(Rendered images of charts)
---

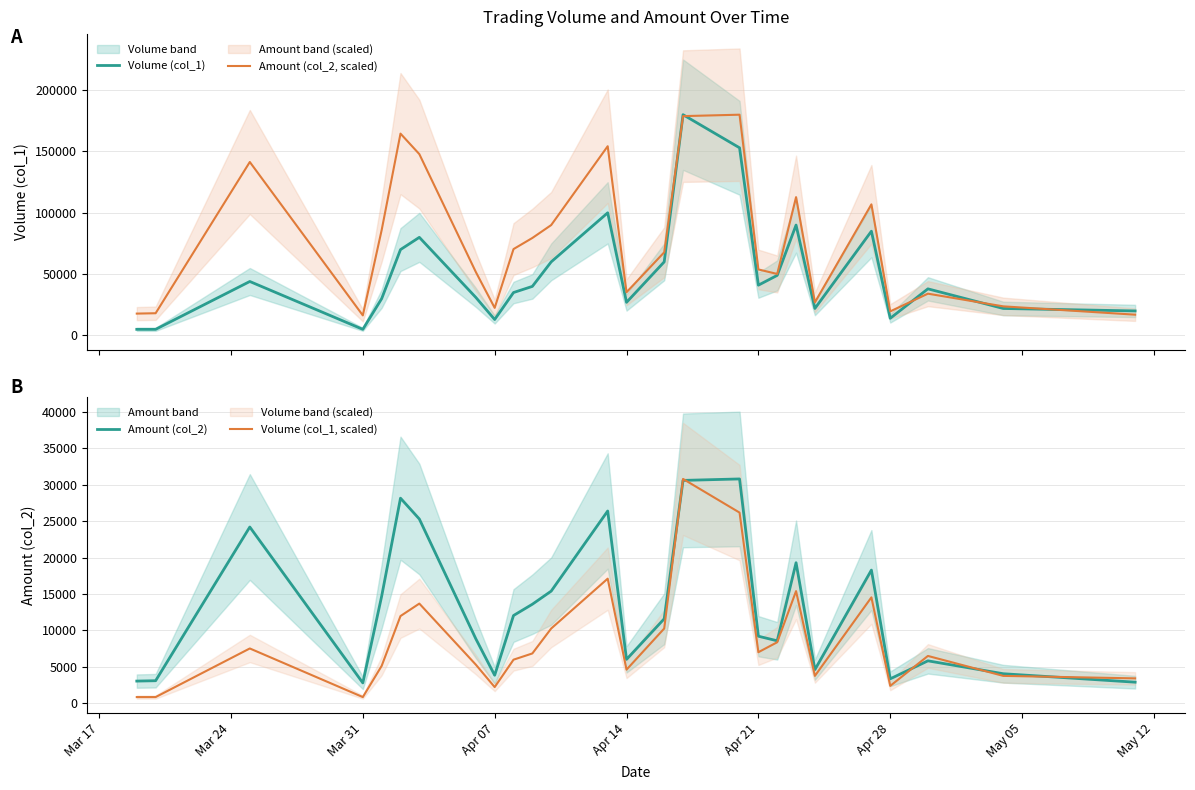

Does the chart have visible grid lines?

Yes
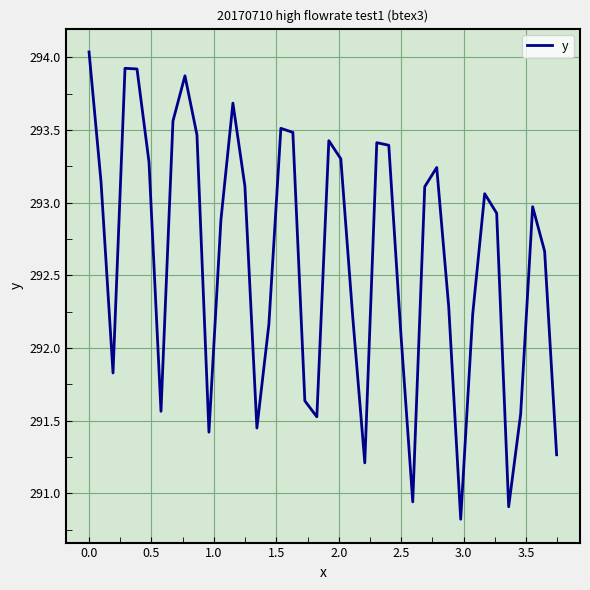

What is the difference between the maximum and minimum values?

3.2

---

→ **Task instructions**
Output every line of the records above word for word, omitting the pictures.

→ **Exercise output**
Does the chart have visible grid lines?

Yes

What is the difference between the maximum and minimum values?

3.2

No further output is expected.